Ingestion Issue

Incident Report for Scout

Postmortem

On 2020/05/31 we experienced a short network outage that prevented our zookeeper and kafka nodes from reaching each other. When connectivity was restored, there was a problem with stale zookeeper data which prevented the kafka brokers from initiating a proper leader election for topic partitions. This also prevented kafka producers from being able to produce to a majority of partitions. A manual leader election was attempted, but failed to correct the issue. We began a rolling restart of our entire kafka cluster, which ultimately resolved the issue. Later versions of Kafka have better handling around this particular failure, and we anticipate moving to a recent version to prevent entering this failure mode again.

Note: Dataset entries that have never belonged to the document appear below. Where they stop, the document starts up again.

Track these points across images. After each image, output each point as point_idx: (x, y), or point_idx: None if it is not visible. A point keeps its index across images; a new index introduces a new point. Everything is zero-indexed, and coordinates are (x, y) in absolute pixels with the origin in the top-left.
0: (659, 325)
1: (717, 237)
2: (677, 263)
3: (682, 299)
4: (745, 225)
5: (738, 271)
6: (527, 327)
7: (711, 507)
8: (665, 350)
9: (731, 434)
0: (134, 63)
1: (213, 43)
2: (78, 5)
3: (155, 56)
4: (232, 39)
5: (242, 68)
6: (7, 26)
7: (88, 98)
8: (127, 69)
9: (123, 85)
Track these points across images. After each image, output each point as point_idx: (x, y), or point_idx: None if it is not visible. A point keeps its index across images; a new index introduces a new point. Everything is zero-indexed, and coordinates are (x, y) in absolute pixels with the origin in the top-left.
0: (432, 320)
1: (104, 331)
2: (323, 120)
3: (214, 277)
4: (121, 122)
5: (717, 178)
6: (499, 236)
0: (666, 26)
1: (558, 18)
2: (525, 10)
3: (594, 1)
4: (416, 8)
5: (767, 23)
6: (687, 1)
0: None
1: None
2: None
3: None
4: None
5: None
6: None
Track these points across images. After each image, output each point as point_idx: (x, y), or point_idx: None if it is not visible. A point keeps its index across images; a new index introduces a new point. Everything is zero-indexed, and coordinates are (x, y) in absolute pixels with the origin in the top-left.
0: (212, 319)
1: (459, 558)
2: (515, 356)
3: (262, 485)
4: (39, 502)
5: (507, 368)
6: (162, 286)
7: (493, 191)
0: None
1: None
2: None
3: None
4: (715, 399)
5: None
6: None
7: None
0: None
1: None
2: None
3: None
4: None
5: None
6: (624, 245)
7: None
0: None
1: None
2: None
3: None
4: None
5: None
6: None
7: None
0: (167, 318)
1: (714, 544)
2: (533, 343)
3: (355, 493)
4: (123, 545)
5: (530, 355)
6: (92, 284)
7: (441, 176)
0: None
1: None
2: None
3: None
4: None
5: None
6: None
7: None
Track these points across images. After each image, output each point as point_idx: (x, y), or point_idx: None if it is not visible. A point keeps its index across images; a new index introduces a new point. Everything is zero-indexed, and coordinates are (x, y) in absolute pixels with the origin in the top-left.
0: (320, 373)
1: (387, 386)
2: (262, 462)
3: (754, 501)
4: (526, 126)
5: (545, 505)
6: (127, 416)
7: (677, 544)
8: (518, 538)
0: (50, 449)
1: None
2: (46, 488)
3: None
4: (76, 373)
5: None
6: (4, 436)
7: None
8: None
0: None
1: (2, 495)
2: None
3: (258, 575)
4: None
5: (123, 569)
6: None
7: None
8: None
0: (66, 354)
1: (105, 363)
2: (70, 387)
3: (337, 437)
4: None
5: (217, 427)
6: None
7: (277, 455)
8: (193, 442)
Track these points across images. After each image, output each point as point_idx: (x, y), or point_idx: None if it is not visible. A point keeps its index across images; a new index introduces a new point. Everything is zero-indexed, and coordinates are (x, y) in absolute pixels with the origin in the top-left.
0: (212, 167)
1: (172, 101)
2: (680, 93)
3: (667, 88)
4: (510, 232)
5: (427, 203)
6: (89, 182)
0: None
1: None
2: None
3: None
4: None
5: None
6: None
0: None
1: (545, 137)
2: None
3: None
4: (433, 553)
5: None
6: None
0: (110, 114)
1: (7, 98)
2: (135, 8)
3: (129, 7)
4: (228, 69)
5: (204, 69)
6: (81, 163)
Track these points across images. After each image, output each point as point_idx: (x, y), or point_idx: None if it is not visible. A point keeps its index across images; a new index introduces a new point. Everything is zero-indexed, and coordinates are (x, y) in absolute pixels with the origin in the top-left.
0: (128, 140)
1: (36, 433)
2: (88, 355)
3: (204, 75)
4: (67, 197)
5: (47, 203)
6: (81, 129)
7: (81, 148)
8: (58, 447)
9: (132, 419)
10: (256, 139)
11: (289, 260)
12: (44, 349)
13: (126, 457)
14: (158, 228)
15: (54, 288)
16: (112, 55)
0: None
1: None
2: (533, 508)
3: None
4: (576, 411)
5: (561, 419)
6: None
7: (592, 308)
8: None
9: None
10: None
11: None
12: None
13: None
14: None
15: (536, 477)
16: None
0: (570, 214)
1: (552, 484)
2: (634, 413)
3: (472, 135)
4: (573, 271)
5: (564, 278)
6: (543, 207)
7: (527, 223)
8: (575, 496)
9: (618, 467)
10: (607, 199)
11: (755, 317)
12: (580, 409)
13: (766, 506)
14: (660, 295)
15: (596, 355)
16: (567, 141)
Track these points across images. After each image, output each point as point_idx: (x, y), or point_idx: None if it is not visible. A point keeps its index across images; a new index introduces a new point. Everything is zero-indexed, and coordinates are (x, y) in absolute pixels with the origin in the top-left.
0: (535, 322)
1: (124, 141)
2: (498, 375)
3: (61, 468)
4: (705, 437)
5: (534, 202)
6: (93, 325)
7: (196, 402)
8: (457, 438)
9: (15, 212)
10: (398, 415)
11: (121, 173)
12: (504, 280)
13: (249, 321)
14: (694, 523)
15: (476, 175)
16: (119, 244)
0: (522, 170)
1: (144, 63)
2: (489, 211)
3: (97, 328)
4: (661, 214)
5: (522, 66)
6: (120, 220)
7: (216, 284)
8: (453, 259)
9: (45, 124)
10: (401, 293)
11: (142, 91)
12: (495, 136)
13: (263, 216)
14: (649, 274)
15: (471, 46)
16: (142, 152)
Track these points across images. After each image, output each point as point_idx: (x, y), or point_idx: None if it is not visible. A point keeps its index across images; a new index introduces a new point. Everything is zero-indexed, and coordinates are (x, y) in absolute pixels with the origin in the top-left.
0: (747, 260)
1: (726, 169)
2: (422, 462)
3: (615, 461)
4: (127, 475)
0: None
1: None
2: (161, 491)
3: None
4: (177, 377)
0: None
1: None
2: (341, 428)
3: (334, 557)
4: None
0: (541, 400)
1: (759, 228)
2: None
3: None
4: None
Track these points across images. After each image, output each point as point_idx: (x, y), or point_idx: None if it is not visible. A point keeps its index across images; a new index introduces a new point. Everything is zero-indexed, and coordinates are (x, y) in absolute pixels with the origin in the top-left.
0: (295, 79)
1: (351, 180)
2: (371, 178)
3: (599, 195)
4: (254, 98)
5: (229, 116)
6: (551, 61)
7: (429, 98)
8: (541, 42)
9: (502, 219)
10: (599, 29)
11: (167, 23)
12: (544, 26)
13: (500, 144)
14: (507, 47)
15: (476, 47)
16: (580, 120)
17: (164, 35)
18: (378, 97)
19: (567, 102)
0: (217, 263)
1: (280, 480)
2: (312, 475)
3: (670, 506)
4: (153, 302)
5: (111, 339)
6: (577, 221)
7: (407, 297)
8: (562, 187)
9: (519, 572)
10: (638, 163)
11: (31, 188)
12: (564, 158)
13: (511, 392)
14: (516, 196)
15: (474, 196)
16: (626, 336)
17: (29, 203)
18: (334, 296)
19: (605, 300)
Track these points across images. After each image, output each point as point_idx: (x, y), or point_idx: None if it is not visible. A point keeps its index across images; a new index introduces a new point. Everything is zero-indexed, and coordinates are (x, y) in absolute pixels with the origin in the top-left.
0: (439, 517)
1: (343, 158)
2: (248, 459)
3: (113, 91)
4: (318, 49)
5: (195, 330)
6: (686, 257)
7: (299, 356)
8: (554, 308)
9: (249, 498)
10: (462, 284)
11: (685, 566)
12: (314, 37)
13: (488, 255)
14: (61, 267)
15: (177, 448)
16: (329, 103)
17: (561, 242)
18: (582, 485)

Posted Jun 01, 2020 - 15:47 MDT

Resolved

Ingestion for all customers has been operating normally since 10:20AM MT. Some customers will have some or no data from 8:50AM to 10:20AM MT. We will follow up with more information about the cause of the outage.

Posted May 31, 2020 - 11:44 MDT

Monitoring

We have restarted several of our Kafka servers in ingestion, and ingestion appears to be recovering.

Data should begin appearing on your dashboard again.

Posted May 31, 2020 - 10:22 MDT

Investigating

We are investigating an issue in ingestion of agent data.

Posted May 31, 2020 - 09:46 MDT

This incident affected: Application Monitoring.